Come, Armageddon! Come!
were you at this, B?:
https://www.independent.ie/videos/watch-over-100-kate-bush-lookalikes-gather-in-dublin-38310863.html#play
No but fair play, looks like a hoot :)
Went last year (St. Anne’s Park). As an observer I add. Nuts.
i happened to find myself on a bus from bray one morning. i was most disturbed by the sight of a man shaving his nose with an electric razor. never again.
As a Bray resident, I can tell you that the limping is caused by years of trying to avoid the vast quantities of dog dirt on the pavements. It’s EVERYWHERE!

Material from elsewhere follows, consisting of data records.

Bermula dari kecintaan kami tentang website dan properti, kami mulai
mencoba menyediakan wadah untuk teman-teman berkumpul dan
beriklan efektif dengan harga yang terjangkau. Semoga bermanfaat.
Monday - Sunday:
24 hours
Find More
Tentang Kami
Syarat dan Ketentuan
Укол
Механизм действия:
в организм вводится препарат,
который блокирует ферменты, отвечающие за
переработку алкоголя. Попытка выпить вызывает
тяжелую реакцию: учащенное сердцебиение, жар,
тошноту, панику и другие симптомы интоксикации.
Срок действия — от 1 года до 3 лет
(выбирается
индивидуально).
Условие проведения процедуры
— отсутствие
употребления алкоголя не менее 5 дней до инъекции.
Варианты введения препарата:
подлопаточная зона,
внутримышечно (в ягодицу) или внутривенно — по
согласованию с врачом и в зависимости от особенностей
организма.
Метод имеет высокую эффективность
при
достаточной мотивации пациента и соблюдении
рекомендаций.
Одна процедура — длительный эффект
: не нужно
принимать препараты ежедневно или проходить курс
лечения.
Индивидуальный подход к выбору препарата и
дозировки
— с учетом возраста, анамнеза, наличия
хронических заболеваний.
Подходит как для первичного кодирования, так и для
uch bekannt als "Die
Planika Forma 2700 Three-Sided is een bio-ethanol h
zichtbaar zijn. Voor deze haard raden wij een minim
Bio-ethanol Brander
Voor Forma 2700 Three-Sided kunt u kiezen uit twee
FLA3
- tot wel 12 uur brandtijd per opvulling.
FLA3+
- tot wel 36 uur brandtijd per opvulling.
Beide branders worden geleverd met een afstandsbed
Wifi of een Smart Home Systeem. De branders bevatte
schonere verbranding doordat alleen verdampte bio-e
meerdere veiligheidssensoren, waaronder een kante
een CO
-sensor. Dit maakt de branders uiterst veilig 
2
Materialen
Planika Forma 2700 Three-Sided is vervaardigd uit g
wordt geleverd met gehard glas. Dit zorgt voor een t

Isn’t that nice. You see, there is more to Bray than just the early morning shooting blood baths, the heroin epidemic, the questionable local authority governance and one of Ireland’s best examples of urban decay.
Not a lot more, in fairness.
There’s an aquarium.
9th photo contains a pair of CIA agents
if you’d said the propreantepenultimate, we could have counted 5 up instead of 9 down
we’re all busy, panty
They’re the Moderators.
sorry Bray heads it’s a very poor man’s Brighton, aka a kip
Last pic YES. the rest? Dull day and no one around? whats to like?
We in Bray like to project an image that Bray hasnt changed since the 80s to keep out all the braying South Dublin Twats that would come live here if they knew how nice it was.
why are you winking?
oh, sorry
Stool me once, shame on — shame on you. Stool me — you can’t get stooled again.”